Checar, checar e checar novamente. Foi apostando no cruzamento rigoroso de fontes oficiais diversas que os veículos tradicionais, segundo Alessandra, voltaram a figurar como importantes filtros para olhar nos olhos da pandemia. Assim é que, de repente, navegadores também se tornaram telespectadores. “Posso dizer que antes da crise sanitária meus alunos não se interessavam por programas de televisão. Mas todos agora estão assistindo aos noticiários, inclusive Jornal Nacional. Tudo porque, por trás deles, é possível detectar todo um cuidado para não só para propagar como para depurar a informação, buscando o máximo de clareza. Note-se, por exemplo, que até o fato de os repórteres estarem ou não de máscaras a cada entrada ao vivo ou no estúdio tem merecido explicação. É que o compromisso com a informação de qualidade parece ter se renovado, enquanto que o jornalismo como utilidade pública e prestação de serviço - e não como produto à venda – voltou a dar ibope”, ressalta a professora.
Segundo Alessandra, ao invés da Big Data e seu imenso volume de dados, a mídia tradicional foi ter com o pequeno, o corriqueiro, a vida ordinária. “Achei muito bom quando o Jornal Nacional, por exemplo, passou a dar espaços generosos para histórias de gente comum, como a de um idoso que vivia num asilo e acabou morrendo em consequência da Covid-19. Esse é o foco do verdadeiro jornalismo, aquele que nasceu não só para esclarecer, mas também para transformar e melhorar a sociedade. Acho que o jornalismo passou a estar mais consciente dessa sua função original e, por isso mesmo, tornou-se essencial diante do aparecimento e recrudescimento da pandemia”, sublinha.

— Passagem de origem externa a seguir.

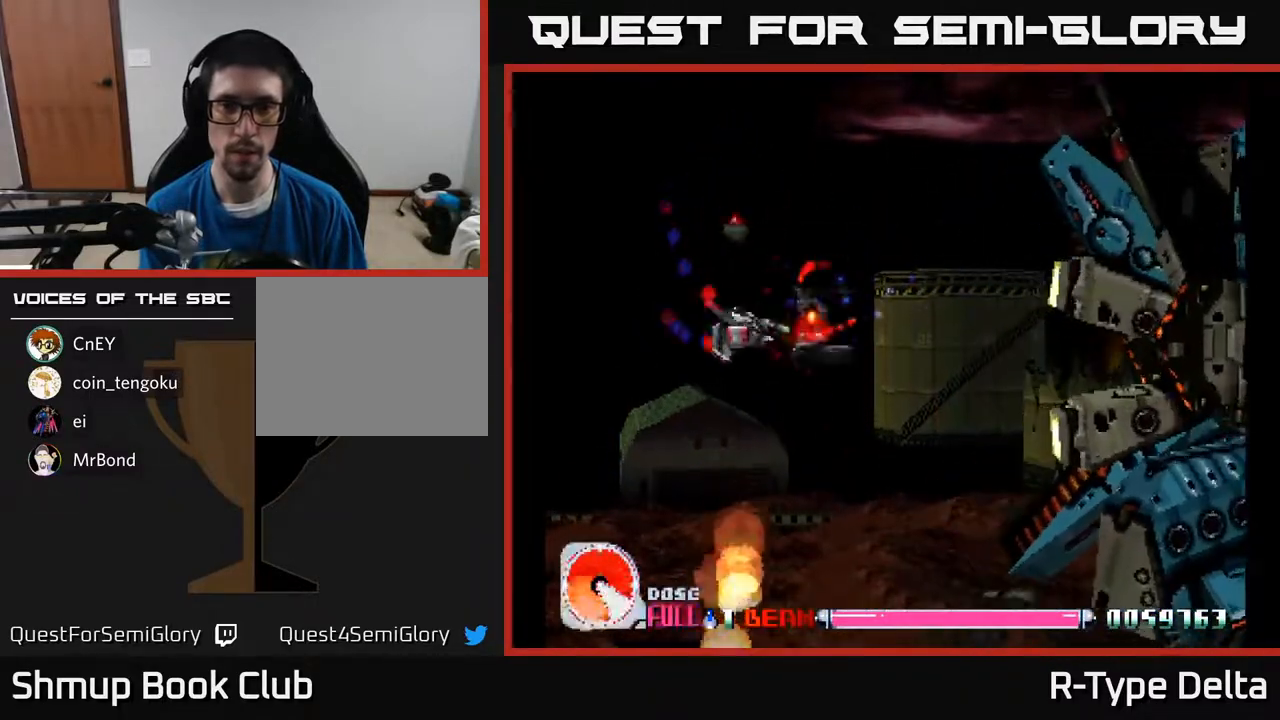
Gameplay with a controller (Xbox layout); each line is a JSON object with the inputs held at the frame after it. "events" lists button and stick changes between this image and that frame as [ms after this image, input, new state], when the widget could be followed in between. Not read: left_stick right_stick.
{"buttons": ["X", "DPAD_UP"], "events": [[50, "A", "down"], [167, "A", "up"], [183, "DPAD_DOWN", "up"], [467, "DPAD_UP", "down"], [483, "DPAD_RIGHT", "up"]]}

Para promover o debate e colocar múltiplas vozes em movimento foi ainda preciso coragem. “A importância de estar na rua, apesar de tudo, foi outra lição reaprendida pelo jornalista. Enquanto ninguém mais pode ir para a rua é dele a missão de ouvir as múltiplas vozes e mediar o debate público, restaurando inclusive o sentido de comunidade, aquele que se via ofuscado pela ideia de sociedade em rede. A pandemia reposiciona no mapa a importância do território ou dos grupos sociais territorialmente ligados. A vizinhança voltou à pauta e passamos a olhar de novo para a nossa rua, o nosso bairro, o nosso vizinho. Coube ao jornalismo, portanto, promover e cobrar compromisso e responsabilidade com o outro, instaurando um sentimento de cobrança social, mas no bom sentido. O recado é endereçado à coletividade: mais do que nunca, precisamos estar juntos. E a gente não vai conseguir vencer a tormenta se não estivermos juntos e cientes de que o que um faz implica na vida do próximo”, sustenta Alessandra.

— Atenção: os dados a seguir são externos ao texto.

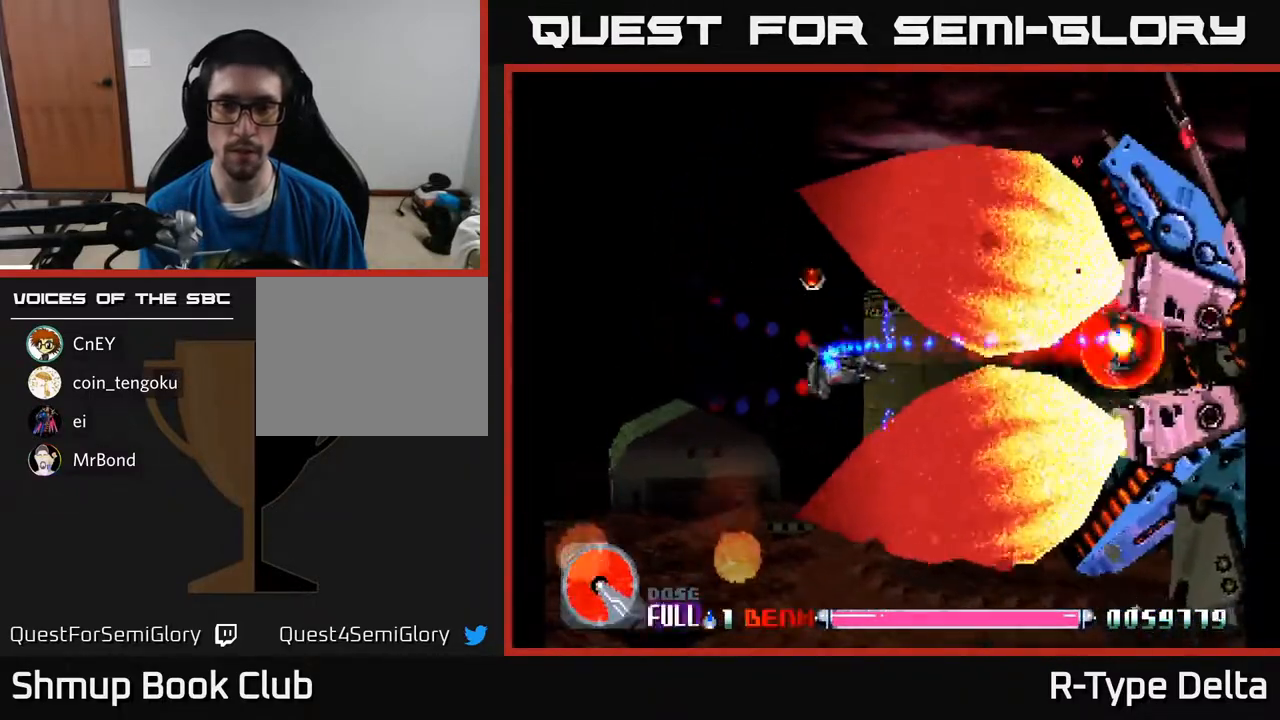
{"buttons": ["X"], "events": [[33, "DPAD_UP", "up"], [50, "DPAD_RIGHT", "down"], [133, "DPAD_DOWN", "down"], [183, "DPAD_RIGHT", "up"], [200, "DPAD_DOWN", "up"], [250, "DPAD_LEFT", "down"], [500, "DPAD_LEFT", "up"]]}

A partir do jornalismo, a ordem então é enxergar a reclusão imposta pelo novo coronavírus como um movimento de abertura para o mundo, mas também de crítica aos seus modos históricos de funcionamento. “O jornalismo está indo além da doença ao analisar o impacto da crise sanitária em diferentes contextos e junto a diversas classes sociais. Quando ele revela que boa parte da população brasileira sequer tem acesso a água potável para lavar as mãos está colocando o dedo numa ferida bem mais antiga e que incomoda muita gente. Não à toa, jornalistas vêm sendo agredidos fisicamente ao fazer a sua função, que é dar visibilidade aos acontecimentos. Quero dizer que quando o jornalismo é atacado é porque tem alguma coisa muito errada acontecendo no país. E é preciso se posicionar, assim como os jornalistas e as empresas de comunicação vêm fazendo, ao mesmo tempo em que não se deixam intimidar diante de governos e pessoas que promovem a desinformação em nome de interesses particulares”, observa.

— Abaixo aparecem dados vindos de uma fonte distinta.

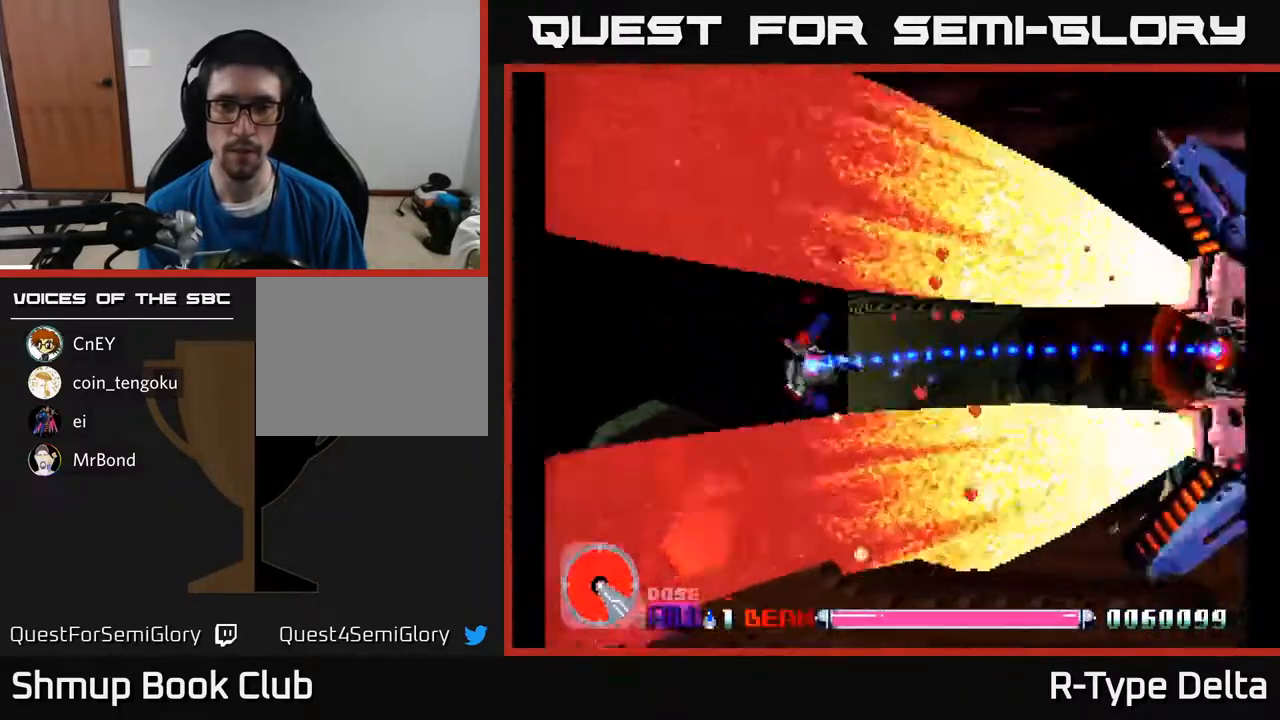
{"buttons": ["X", "DPAD_RIGHT"], "events": [[217, "DPAD_RIGHT", "down"]]}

Pandemia sobre papel-jornal
Notícia que não quer passar, a Covid-19 parece ter vindo ao mundo para confundir - e não para explicar. Assim, a cada manchete de jornal ou chamada televisiva, coloca em xeque não só a ciência, a economia e a política vigentes, como o chamado Quarto Poder, aquele que se arvora a ser guardião de uma pretensa verdade e toma para si o papel de caixa de ressonância das múltiplas vozes humanas. Para a jornalista e professora Adriana Santiago, do curso de Jornalismo da Universidade de Fortaleza (Unifor), a pandemia que desafia a imprensa a responder perguntas ainda insolúveis também tem levado a uma revisão do próprio ofício, abrindo brechas para um processo de requalificação da profissão.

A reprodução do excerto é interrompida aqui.